5. The author says a belief is credible because it has endured for some time, or because many people believe it to be true.

Faced with the evidence that a dozen quotes he had attributed to figures such as James Madison, George Washington and Patrick Henry were whole cloth inventions, Texas quote-purveyor David Barton issued a statement urging people not to rely on them because they were “questionable.

A great example of belief triumphing over fact presents itself as the Cardiff Giant, now on display at the Farmers’ Museum in Cooperstown, New York (go visit when you visit the Baseball Hall of Fame). After an argument with a cleric over whether the Bible’s claim that giants once existed, a tobacconist named George Hull hired stonecarvers to carve a giant; then he hired a farmer to bury the carving on his farm, and claim to have struck it when planting. Once discovered the “petrified man” was put on display, for a fee. Hull got lucky: Syracuse businessmen offered to buy it from him for an enormous sum.

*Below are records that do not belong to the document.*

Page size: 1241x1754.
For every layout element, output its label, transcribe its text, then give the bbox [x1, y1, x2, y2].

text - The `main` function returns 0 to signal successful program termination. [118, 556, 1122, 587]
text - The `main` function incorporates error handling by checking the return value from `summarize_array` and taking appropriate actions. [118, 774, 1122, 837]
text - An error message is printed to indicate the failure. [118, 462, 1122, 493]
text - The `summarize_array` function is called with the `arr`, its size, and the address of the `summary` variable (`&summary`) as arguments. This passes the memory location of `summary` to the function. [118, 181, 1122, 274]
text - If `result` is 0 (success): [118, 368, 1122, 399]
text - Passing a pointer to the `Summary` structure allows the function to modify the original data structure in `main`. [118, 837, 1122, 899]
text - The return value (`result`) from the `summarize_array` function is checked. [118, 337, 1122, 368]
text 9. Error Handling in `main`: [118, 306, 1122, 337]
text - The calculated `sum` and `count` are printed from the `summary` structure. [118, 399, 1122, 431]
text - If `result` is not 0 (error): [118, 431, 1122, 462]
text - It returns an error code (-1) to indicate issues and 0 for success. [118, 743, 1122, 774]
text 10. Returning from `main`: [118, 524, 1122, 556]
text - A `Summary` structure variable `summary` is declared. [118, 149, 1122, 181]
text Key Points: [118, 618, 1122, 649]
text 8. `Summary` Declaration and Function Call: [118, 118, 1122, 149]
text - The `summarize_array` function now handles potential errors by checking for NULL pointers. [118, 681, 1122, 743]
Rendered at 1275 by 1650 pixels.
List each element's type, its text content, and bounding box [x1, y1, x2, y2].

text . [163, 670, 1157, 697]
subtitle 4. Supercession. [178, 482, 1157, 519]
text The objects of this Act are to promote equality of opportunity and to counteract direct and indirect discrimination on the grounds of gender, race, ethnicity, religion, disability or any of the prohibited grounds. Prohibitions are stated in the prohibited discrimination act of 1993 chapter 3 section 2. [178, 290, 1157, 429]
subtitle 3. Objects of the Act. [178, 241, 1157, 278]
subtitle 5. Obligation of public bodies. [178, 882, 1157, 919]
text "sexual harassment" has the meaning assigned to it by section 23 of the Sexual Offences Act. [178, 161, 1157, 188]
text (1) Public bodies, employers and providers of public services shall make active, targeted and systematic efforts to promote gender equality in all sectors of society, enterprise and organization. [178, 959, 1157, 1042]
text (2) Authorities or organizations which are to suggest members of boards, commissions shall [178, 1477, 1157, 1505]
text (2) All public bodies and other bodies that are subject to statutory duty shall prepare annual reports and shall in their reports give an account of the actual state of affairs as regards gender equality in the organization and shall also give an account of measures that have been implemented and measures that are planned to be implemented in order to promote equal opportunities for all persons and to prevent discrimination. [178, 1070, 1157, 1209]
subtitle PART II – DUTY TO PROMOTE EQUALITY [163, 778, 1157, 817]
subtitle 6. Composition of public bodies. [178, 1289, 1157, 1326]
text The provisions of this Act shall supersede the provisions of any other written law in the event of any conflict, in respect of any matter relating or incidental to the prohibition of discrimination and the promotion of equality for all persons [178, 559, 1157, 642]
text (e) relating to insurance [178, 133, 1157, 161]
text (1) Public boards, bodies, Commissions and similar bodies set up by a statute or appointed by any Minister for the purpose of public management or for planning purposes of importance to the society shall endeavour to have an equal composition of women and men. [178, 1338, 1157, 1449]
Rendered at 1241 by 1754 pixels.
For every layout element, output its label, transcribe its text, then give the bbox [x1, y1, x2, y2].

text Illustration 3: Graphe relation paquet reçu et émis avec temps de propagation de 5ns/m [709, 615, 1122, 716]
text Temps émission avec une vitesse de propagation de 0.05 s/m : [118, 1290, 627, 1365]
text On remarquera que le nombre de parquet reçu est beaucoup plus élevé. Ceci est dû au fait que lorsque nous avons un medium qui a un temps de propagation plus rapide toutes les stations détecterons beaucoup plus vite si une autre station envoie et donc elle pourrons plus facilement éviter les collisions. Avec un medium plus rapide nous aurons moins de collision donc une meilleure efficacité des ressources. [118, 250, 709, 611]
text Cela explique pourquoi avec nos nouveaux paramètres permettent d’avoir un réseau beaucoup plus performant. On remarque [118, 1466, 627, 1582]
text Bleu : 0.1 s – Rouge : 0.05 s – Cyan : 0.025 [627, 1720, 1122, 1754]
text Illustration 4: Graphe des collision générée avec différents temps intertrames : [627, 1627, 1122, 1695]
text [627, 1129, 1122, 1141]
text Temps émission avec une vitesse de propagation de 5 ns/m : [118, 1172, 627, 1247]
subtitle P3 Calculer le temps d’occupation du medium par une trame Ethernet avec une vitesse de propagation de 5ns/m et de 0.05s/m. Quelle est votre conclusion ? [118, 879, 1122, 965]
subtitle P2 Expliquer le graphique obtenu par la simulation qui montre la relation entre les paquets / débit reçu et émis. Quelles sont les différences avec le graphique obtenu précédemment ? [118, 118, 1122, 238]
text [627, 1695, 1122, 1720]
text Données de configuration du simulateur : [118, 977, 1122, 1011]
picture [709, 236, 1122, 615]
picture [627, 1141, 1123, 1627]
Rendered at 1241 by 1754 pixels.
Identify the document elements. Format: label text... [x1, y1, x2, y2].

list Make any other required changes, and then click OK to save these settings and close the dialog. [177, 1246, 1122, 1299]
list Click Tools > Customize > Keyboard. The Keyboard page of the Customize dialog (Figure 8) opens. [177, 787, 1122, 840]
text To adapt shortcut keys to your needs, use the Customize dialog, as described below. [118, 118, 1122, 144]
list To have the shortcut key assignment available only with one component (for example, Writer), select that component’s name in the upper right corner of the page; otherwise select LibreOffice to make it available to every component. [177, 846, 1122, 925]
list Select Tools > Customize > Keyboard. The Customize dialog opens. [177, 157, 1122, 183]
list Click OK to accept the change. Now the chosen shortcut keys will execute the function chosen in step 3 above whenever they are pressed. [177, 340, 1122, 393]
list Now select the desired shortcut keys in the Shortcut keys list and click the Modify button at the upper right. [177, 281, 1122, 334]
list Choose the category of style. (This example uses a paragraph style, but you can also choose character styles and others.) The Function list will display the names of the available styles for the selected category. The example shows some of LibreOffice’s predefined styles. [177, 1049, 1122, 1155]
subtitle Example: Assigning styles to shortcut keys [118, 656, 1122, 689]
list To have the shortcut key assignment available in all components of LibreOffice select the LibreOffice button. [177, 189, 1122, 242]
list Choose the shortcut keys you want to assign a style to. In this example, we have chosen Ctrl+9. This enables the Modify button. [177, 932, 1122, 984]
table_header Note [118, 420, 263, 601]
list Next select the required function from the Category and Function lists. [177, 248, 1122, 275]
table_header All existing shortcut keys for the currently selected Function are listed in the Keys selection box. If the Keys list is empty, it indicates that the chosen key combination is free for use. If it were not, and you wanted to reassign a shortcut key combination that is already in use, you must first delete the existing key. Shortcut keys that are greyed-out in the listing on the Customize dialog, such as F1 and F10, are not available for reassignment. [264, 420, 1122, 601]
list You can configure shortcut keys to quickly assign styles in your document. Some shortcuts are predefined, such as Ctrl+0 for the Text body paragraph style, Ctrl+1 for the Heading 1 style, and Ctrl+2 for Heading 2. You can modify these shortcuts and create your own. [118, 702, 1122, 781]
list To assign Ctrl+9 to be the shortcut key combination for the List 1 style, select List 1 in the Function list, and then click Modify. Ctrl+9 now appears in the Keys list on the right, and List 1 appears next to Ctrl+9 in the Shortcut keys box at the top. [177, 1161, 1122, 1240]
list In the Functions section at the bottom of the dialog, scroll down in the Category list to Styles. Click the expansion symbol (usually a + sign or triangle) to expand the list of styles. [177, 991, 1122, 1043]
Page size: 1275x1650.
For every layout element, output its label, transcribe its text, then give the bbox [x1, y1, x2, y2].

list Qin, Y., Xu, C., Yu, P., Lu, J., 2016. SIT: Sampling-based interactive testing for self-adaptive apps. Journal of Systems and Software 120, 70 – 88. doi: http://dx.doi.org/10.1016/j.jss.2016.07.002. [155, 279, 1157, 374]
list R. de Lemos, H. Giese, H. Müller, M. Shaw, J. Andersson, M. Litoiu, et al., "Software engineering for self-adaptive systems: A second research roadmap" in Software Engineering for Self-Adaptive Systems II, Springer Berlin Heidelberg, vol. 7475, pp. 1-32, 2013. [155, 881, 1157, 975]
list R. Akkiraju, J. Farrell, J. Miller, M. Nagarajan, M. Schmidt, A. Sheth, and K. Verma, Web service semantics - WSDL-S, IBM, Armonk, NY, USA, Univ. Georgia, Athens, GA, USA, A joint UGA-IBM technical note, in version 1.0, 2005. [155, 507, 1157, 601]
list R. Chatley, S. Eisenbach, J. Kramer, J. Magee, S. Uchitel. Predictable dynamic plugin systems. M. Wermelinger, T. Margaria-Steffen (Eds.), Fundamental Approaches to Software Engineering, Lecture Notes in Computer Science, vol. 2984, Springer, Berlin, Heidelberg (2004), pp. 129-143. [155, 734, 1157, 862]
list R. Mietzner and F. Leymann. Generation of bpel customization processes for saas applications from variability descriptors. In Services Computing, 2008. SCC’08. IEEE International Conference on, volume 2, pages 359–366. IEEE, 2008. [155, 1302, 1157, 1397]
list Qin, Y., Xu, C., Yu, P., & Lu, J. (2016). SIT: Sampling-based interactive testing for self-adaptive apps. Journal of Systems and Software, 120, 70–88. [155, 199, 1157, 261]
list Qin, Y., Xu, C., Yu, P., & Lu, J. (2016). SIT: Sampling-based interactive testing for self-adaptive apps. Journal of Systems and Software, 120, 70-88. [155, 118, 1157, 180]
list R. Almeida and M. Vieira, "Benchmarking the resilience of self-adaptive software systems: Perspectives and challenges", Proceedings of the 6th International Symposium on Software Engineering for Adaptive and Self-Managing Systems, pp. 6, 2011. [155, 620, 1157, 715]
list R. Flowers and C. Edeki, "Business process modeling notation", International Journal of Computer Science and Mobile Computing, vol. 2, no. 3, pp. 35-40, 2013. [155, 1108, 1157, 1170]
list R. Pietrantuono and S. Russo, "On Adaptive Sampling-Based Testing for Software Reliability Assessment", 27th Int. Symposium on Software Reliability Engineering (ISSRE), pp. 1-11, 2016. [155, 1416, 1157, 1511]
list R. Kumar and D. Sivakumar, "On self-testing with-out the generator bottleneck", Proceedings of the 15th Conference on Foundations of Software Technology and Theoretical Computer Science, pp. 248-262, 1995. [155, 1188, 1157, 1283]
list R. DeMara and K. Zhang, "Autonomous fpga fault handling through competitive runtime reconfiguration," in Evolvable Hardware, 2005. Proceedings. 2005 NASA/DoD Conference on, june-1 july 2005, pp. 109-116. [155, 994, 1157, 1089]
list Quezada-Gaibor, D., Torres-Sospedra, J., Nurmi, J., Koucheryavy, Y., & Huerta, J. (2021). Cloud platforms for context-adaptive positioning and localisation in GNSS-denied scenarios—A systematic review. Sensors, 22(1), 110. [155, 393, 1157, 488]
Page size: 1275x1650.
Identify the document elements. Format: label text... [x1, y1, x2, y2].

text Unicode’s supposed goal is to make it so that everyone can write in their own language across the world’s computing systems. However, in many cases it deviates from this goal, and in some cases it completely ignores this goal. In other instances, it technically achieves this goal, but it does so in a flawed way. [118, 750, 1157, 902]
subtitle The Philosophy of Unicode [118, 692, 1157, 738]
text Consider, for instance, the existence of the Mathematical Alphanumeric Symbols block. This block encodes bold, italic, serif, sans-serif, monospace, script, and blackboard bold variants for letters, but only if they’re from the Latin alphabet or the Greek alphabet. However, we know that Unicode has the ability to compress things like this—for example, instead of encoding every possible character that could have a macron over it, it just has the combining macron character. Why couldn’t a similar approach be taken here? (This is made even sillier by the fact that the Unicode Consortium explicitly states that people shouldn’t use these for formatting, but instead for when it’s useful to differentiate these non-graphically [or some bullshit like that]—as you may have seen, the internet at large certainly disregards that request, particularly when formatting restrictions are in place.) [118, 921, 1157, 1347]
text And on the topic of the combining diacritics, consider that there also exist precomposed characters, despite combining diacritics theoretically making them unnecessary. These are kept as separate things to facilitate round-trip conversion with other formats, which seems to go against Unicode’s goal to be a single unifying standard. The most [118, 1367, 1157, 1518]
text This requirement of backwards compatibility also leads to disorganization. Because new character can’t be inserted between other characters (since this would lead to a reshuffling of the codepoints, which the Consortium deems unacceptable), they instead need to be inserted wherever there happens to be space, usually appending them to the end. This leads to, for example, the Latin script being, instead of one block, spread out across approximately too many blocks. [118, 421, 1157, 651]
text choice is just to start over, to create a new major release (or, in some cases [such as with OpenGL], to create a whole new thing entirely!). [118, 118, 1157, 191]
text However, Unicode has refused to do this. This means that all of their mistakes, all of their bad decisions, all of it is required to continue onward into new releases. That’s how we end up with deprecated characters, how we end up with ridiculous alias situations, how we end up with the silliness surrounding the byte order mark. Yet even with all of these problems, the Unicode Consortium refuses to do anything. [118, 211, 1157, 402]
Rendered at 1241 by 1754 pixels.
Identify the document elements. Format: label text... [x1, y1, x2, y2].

Paleontologist Othniel Marsh inspected it on display, and pronounced it a hoax. For some odd reason, that increased the popularity of the attraction. Carnival and side show entrepreneur P. T. Barnum offered $60,000 for the carving, but was refused. Barnum then had a plaster replica made and put on display. The owners of the original hoaxed carving sued, but the suit was thrown out because they could not demonstrate the “genuineness” of their own hoax.  Barnum made more money than the original.  A hoaxed hoax is even more popular than the truth.

A photo (staged?) of the 1869 unearthing of the Cardiff Giant (Cardiff, New York). Photograph courtesy Farmers Museum via Associated Press, and via National Geographic.

A photo (staged?) of the 1869 unearthing of the Cardiff Giant (Cardiff, New York). Photograph courtesy Farmers Museum (where the carving now rests, on display to museum visitors)  via Associated Press, and via National Geographic.

6. The author has worked in isolation.

Historians often help each other. Good historians put out queries to many sources, the better to assure accuracy. So, conversely, if there are only a few people who know anything about an account, that fact alone may cause suspicion. Clifford Irving’s hoax biography of Howard Hughes, while remarkably accurate in some regards, was unraveled when enough people familiar with Hughes called the bluff — including, of course, Hughes himself. The book got as far as it did with extreme secrecy on Irving’s part. Working alone makes error easier, and is essential for intentional frauds.

7. The author must propose a new interpretation of history to explain an observation.

Various conspiracy claims require that key people act counter to their known character. If Franklin Roosevelt had “allowed” Pearl Harbor to occur in order to get the U.S. into war, his actions over the previous six years to support Britain start to make little sense. Had Lyndon Johnson been part of a conspiracy to assassinate John Kennedy, his later carrying out the legislative plan of Kennedy runs contrary to all such motivations. If the founders of the U.S. actually intended to make Christianity the state religion, their efforts to disestablish the churches in all 13 colonies, efforts to write bills of rights for each state including freedom of religion, and efforts to create the First Amendment in the Bill of Rights seem like incredible, repeated errors.

Bogus history is much like the conjectured problems that result from time travel: Change one jot of history, and there is a cascading effect on later events. In many cases,were the bogus histories accurate, what follows could not be so, and we wouldn’t be here to discuss it.

Those are the seven warning signs of bogus history. Bogus, or voodoo history should be suspected if two or more of the signs are present — though it is quite possible for actual history to show more than two signs (perhaps actual history could show all seven signs — but I’d have to see an example before stating it’s so).